Discharge and departure

Discharge may be an anticlimax after your hospital stay, but you should use this time to have the staff answer all of your questions about aftercare. Make sure you understand:
  • First, whether you're really going to be able to handle being at home. If you're not reasonably mobile or pain-free, ask for additional time in the hospital.

  • The medications you may be taking.

  • Whether the hospital pharmacy can fill your prescriptions before you leave. If not, get the doctor to phone your pharmacy or get a family member to fill prescriptions beforehand.

  • How to care for your incision if you've had surgery.

  • What side effects or after effects you should watch for that might signal a problem.

  • What follow-up appointments should be scheduled, and any diet restrictions.

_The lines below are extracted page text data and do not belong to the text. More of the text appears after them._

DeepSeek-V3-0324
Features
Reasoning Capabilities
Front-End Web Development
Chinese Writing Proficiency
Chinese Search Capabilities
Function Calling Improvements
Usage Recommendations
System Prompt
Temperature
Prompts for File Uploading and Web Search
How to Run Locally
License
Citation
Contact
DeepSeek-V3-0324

  • Your bill. Always ask for an itemized bill.
The person helping you with your trip home should bring the car to the exit in advance, and should make as many preliminary trips as necessary to remove your personal effects and gifts from your room, perhaps warming or cooling the car in advance as well. Most important, though, is that by leaving you for last your escort can devote attention to you alone as you're exiting. This is a useful arrangement because you may need help getting into the car, for example, but the hospital's assistance and liability end at the door.

Use the restroom before you leave, even if you think you don't need to. Even a small amount of stress on the trip home, or cold temperatures, for example, can cause the brain to signal the bladder or bowel to empty.

Most hospitals have a regulation stating that you must be escorted to the door in a wheelchair. This reduces the chance that patients possibly weakened by extended bed rest will pass out or suffer a misstep while exiting. While many people leaving the hospital find using a wheelchair embarrassing, it safeguards both you and the hospital. You'll have plenty of chances to prove you're mobile again once you're out the door.